How do you start a blog post about sleep deprivation, when you’re a little sleep deprived? Much like you start or don’t ever finish anything: poorly and slowly!
Are you reading this at 3am while someone very small is a) eating b) crying or c) pooping? Or is it nice and sunny outside but you’re a little disgruntled because you did not really get as much sleep as you’d wanted out of the nighttime hours?
I know how you feel! As a new mom, sleep deprivation is unavoidable. It’s probably one of the first pieces of advice you received when you revealed that you’d be adding a child to your family: “well, get your sleep now!”. Such a cheerful piece of advice, always coming from someone who probably just slept 8 hours straight.
For me, the sleep deprivation started in 2008. My body decided to get me ready for night wakings by waking me on its own multiple times a night starting at around the 7th month of pregnancy. Then, of course, came the newborn phase…which lasted until my son was 10 months old. By then I was 4 months pregnant with my daughter. My body went back to waking me up all night, right up until the day I gave birth the second time (on about 4 hours sleep over a 24 hour period). Then another newborn period, and a baby who is now one year old and still not “technically” sleeping through the night. And yet, I’d like to think that I have not yet fully lost my mind.
What can I say to encourage you other moms out there? One thing I will not say is: “Oh, it only lasts the first few weeks/months and then they start sleeping through the night”. Raise your hand if you’ve proven that one wrong? Thank you. At least I know I’m not alone.

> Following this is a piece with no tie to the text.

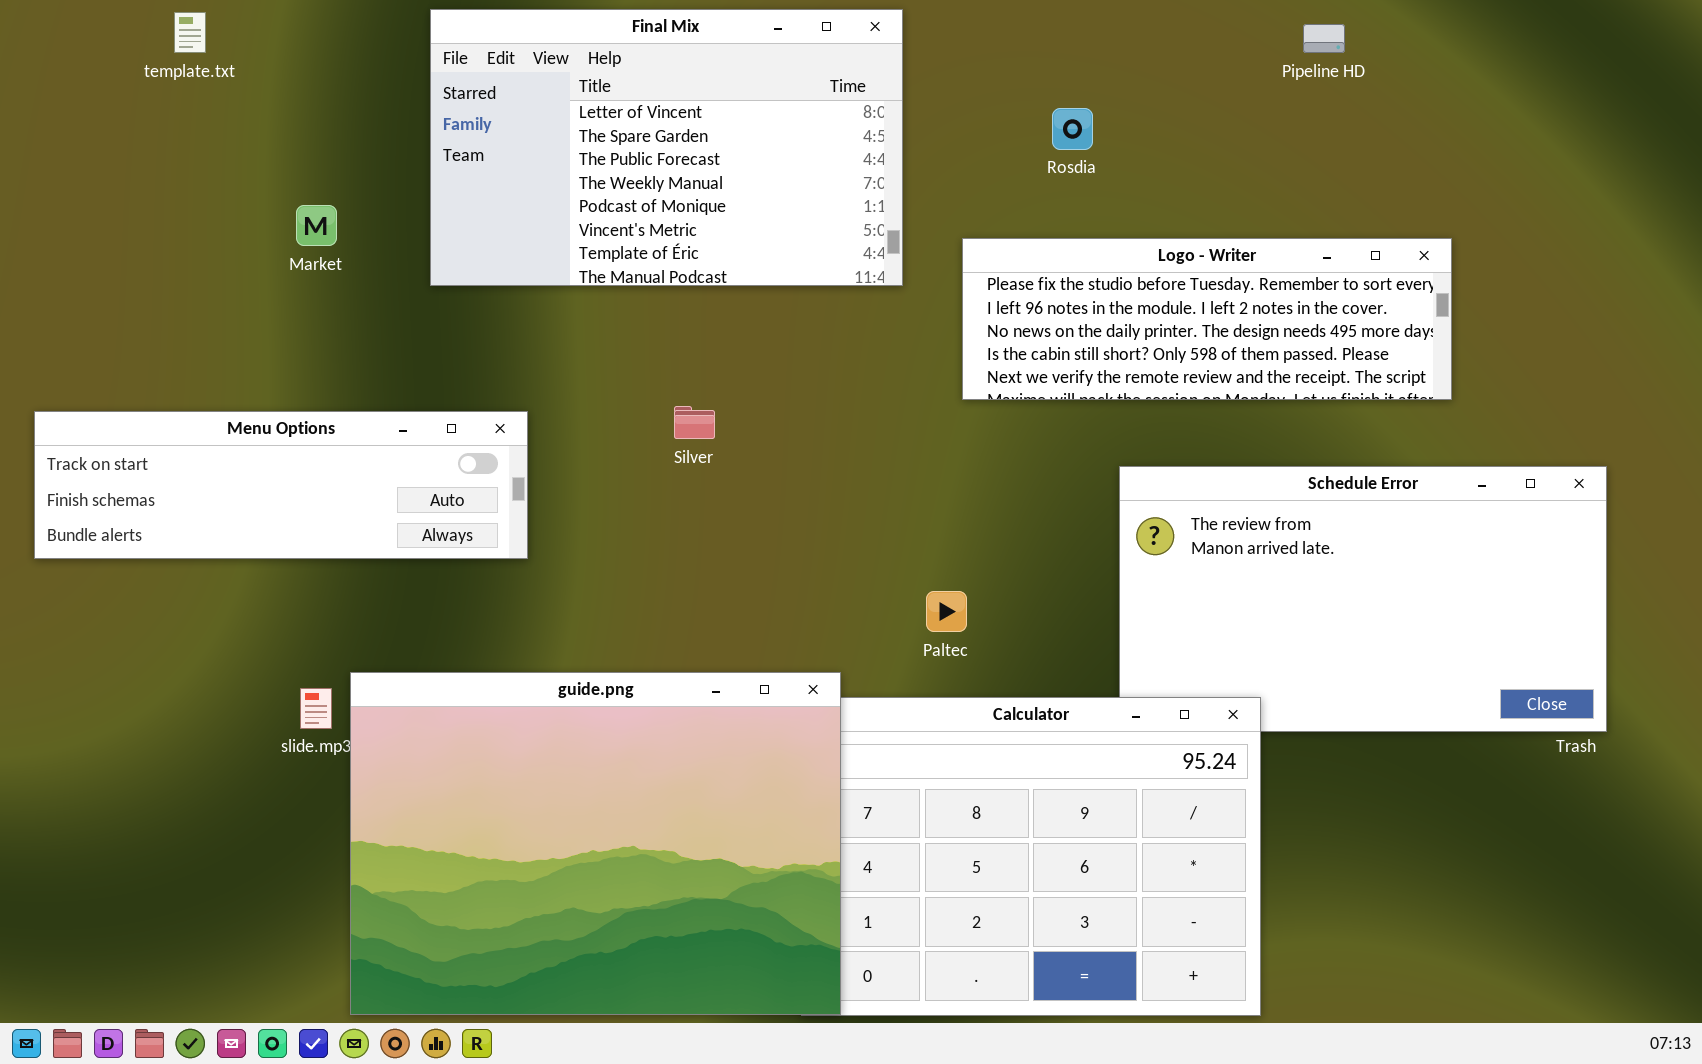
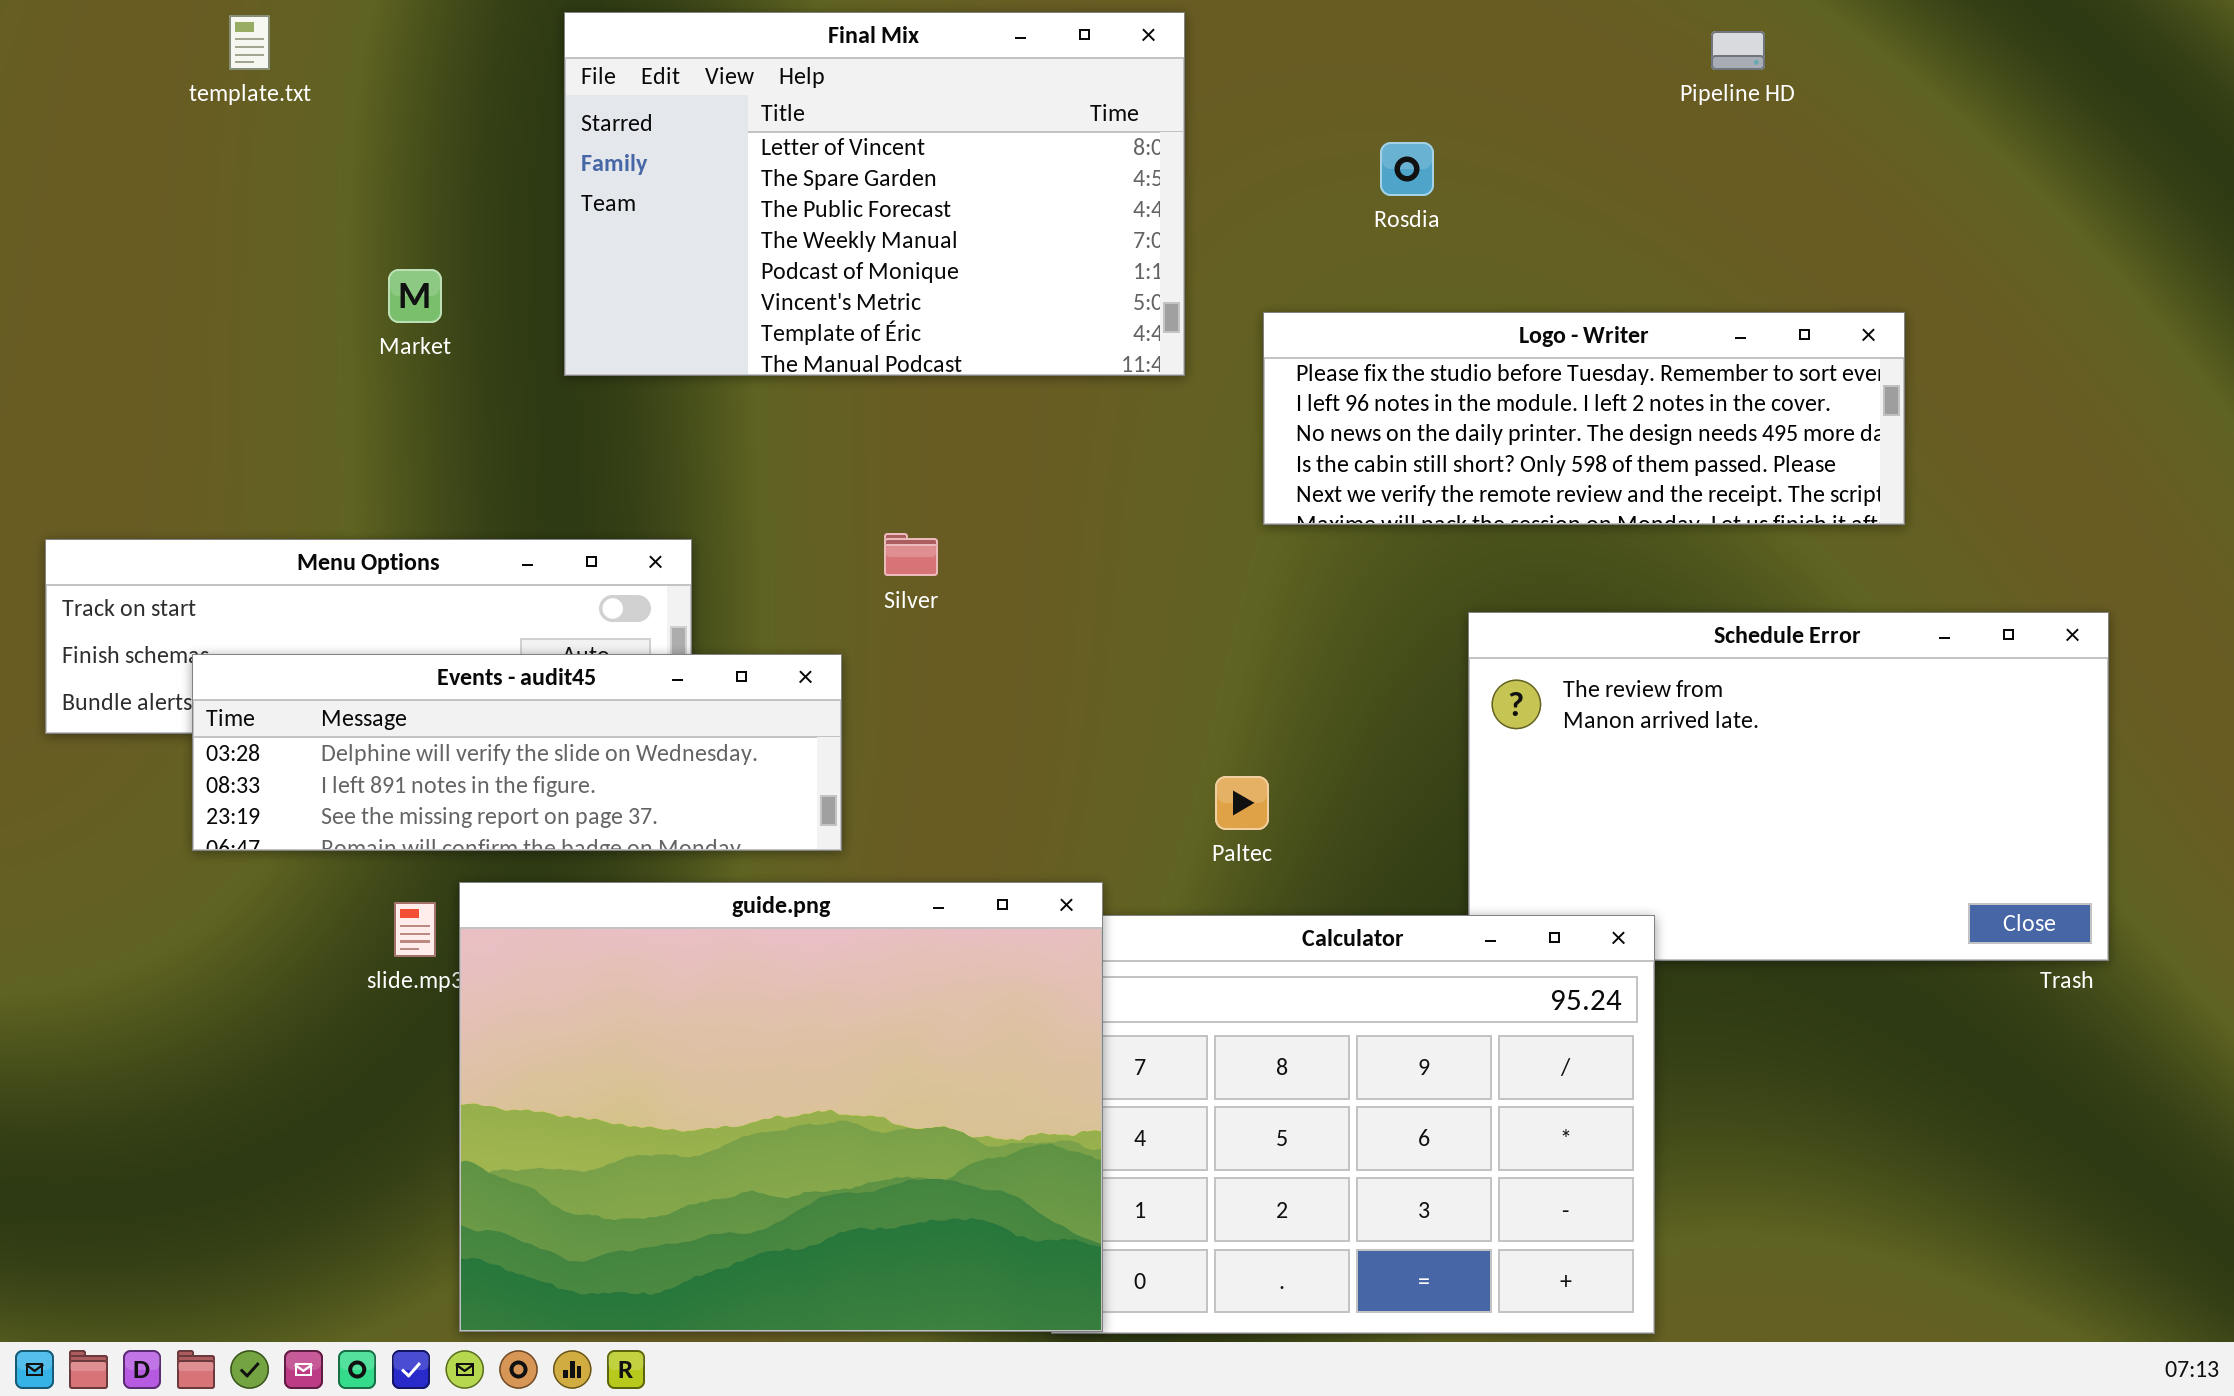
Events - audit45: none -> [192,654,842,851], opened

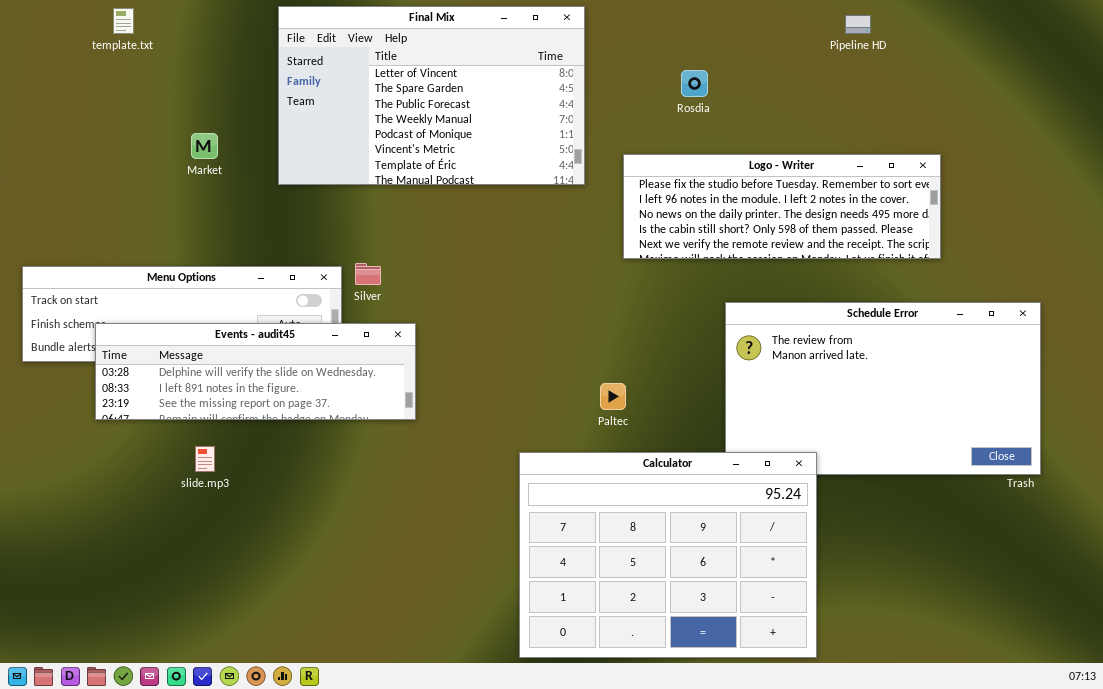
Silver: [884,533,938,576] -> [355,263,381,285], moved
guide.png: [459,882,1103,1332] -> none, closed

Don’t overestimate how much you can get done when you’re sleep deprived. A wise woman once explained to me when I was a brand-new mom that sometimes one or two planned outings per week is going to be all I can do, and that’s fine. For me, sometimes that outing is the grocery store and the park. What I’m saying is: don’t plan to go to the store, meet a friend for lunch, and then go to the park all in one day. Certainly do not plan every single day of your week with back-to-back activities. You’re going to run out of energy at some point and it’s all going to go south from there.
If you can avoid making major decisions until you get a handle on your sleep, postpone! A group of friends advised us to put off buying a new house for the first 6 months of my daughter’s life. At first I was disappointed because the house we were in was small and I wanted more space, but it was great advice. There was no way I could have participated in intelligent negotiations and savvy renovations without a clear(er) head.
Now is not the time to diet. I’m not saying that you should over-indulge your every whim, but don’t start on your juice fast or your Master Cleanse until you’re getting at least 5 hours of consecutive sleep (and longer if you’re breastfeeding). What you want to do is get plenty of fruits, vegetables, water and grains. You might notice that your body craves carbs when sleep deprived. Or is that just me? Either way, if you can make them whole grains, that will help keep you from feeling bloated and uncomfortable. And, er, it will keep you more regular.
Get dressed, wear makeup! Make it a priority to take a shower first thing in the morning. Occasionally even shave your legs and dry your hair. You will be amazed how much more awake and energetic you will feel for the rest of the day. I like to dump my children on my husband in the morning before he is fully awake while I shower. He’s a great sport about it! As for makeup, here is a tip that makes you look more awake: highlighter cream. I swear by it. Rub some in the corners of your eyes and across your cheekbones. I’ve had people remark that I look like my baby is sleeping through the night already. Oh, if only they knew…
Finally, sleep is not actually the goal. I’m told we’ll have plenty of time for sleep when our kids are older. I can’t vouch for that, but it sounds hopeful. My biggest revelation came when I realized that how much sleep I got last night (or last week, or last month) does not determine how I will live my life today. What my kids need is a mom who is present in the moment and loves them unconditionally. They don’t care if I have trouble finishing sentences, or if I sometimes fall asleep while reading stories! I take it one moment at a time, and try to keep it in perspective.
I’d love to share more tips but I predict one of my children waking up within the next few hours. Do you have any tips to share with other new moms?